The Torture and Murder of Jhoel Huaman Garcia

On May 26, 1995, Jhoel Huaman Garcia, a 19 year-old student, was arrested by police agent Edson Condor Arredondo in a class of the institute of superior education, where he was studying. He was transferred to the main office of the Anti-Terrorism Department (DECOTE), a departmental branch of DINCOTE.

Although Huaman had been accused before of robbery a few days before, the police did not have an arrest warrant on him. At midnight of the day in which he had been arrested, a policeman took Huaman nude body to the local hospital, where he left the body. The doctor that received Huaman and witnessed the initial autopsy later stated that a police agent had tried to dress the victim after his entry in the hospital. The apparent intention was to hide the fact that the police had undressed the victim during the interrogation.

The provincial district attorney was not present at the first autopsy, as required by law. The doctors that performed the exam carried it out one day after Huaman’s death; they failed to conduct the necessary medical tests and concluded that the cause of the death could not be determined.
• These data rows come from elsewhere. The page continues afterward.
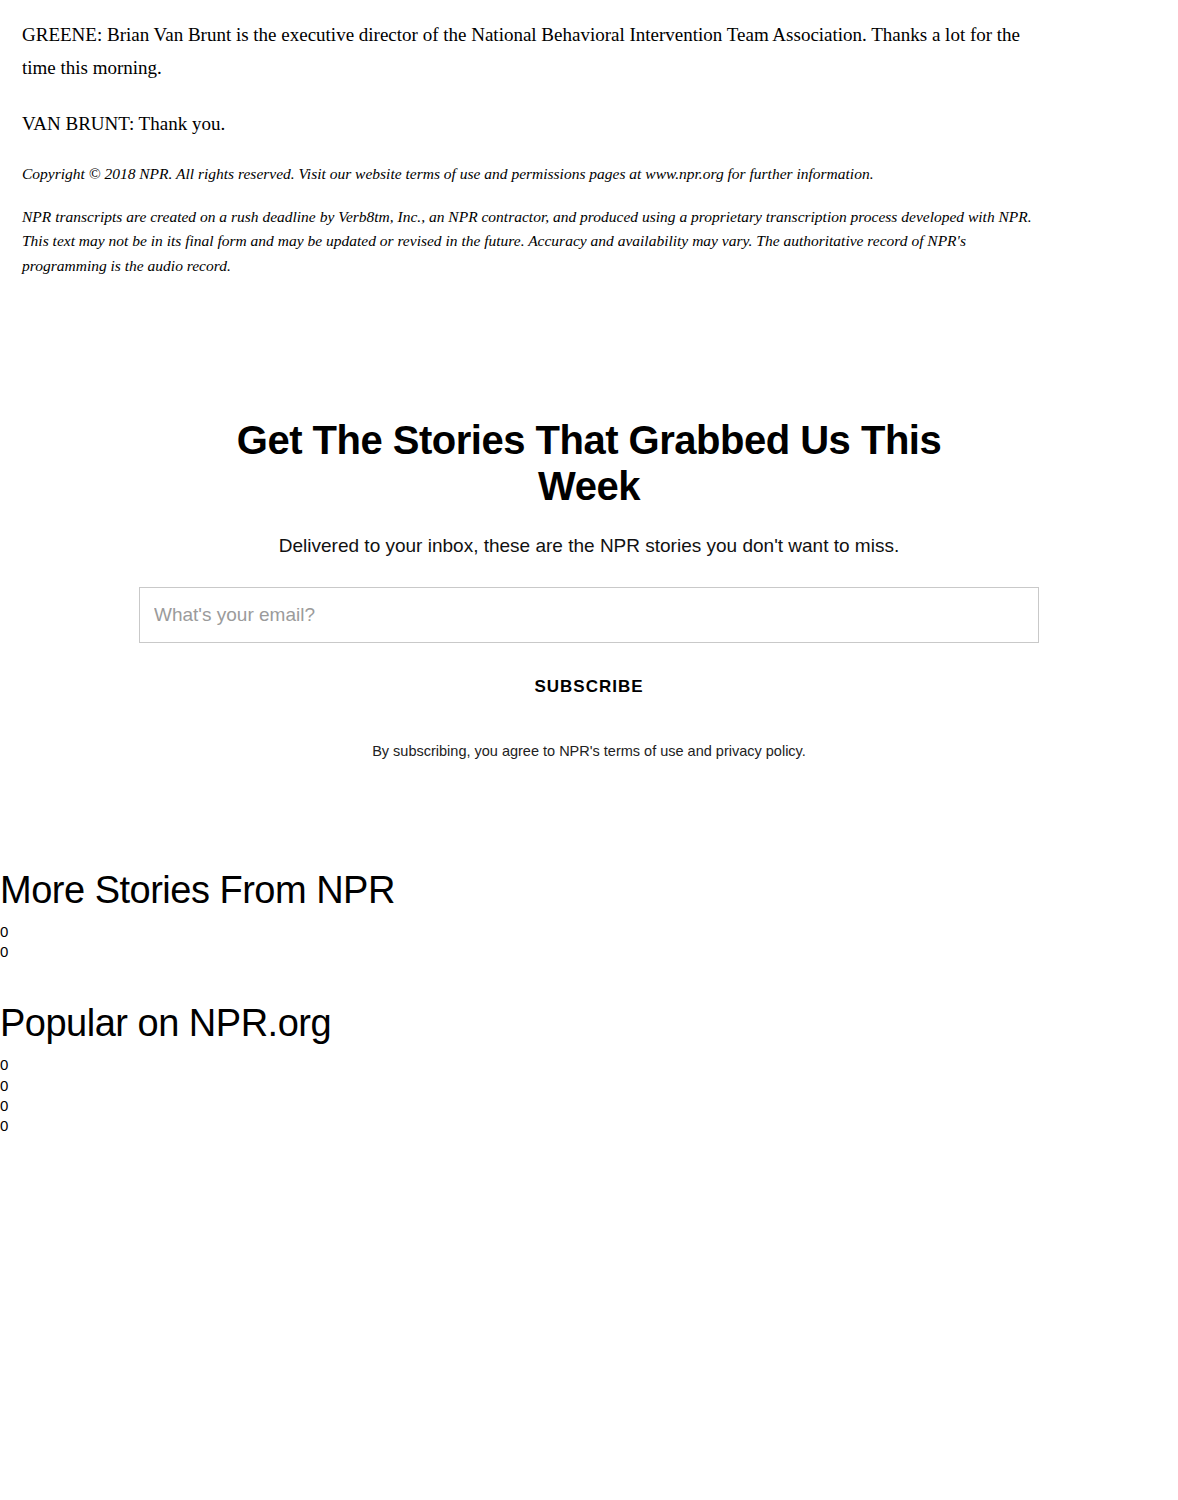GREENE: Brian Van Brunt is the executive director of the National Behavioral Intervention Team Association. Thanks a lot for the time this morning.
VAN BRUNT: Thank you.
Copyright © 2018 NPR. All rights reserved. Visit our website terms of use and permissions pages at www.npr.org for further information.
NPR transcripts are created on a rush deadline by Verb8tm, Inc., an NPR contractor, and produced using a proprietary transcription process developed with NPR. This text may not be in its final form and may be updated or revised in the future. Accuracy and availability may vary. The authoritative record of NPR's programming is the audio record.
Get The Stories That Grabbed Us This Week
Delivered to your inbox, these are the NPR stories you don't want to miss.
Email address
SUBSCRIBE
By subscribing, you agree to NPR's terms of use and privacy policy.
More Stories From NPR
0 0
Popular on NPR.org
0 0 0 0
At the insistence of the lawyer for the Huaman’s family, a second autopsy was carried out. On May 31, 1995, a forensic doctor of the Lima Morgue, local forensic doctors and medical personnel of the hospital carried out a detailed exam of the cadaver. The provincial district attorney was present. They concluded that Huaman had died from a cerebral hemorrhage caused by multiple blows with a heavy object and from internal abdominal lesions.

Rolando Huere Ore, a police agent who witnessed part of the interrogation, declared that he had seen Huaman “completely naked; that he was shivering from the cold and that his eyes were popping out of his head” while Edson Condor Arredondo interrogated him in his office. Condor stated during the trial that Huaman had taken off his clothes to show that he didn’t have scars and therefore was not a criminal. According to Condor, Huaman didn't obey him when he ordered him to get dressed, so the interrogation continued under those conditions. Condor also asserted that the bruises on Huaman’s body were the result of an accident.

After a year of investigation by a district attorney, Edson Condor was convicted and sentenced to six years in prison for injuries that resulted in death. Another DECOTE agent, Wilson German Torralva Davila, was sentenced to five years in jail. On November 8, 1996 the Supreme Court increased the sentence to ten years in prison for Condor and Torralva, the maximum applicable under the in the Peruvian penal code for a crime in which “injuries result in death.” The penal code does not contain specific stipulations for torture with appropriate sanctions relative to the seriousness of the crime.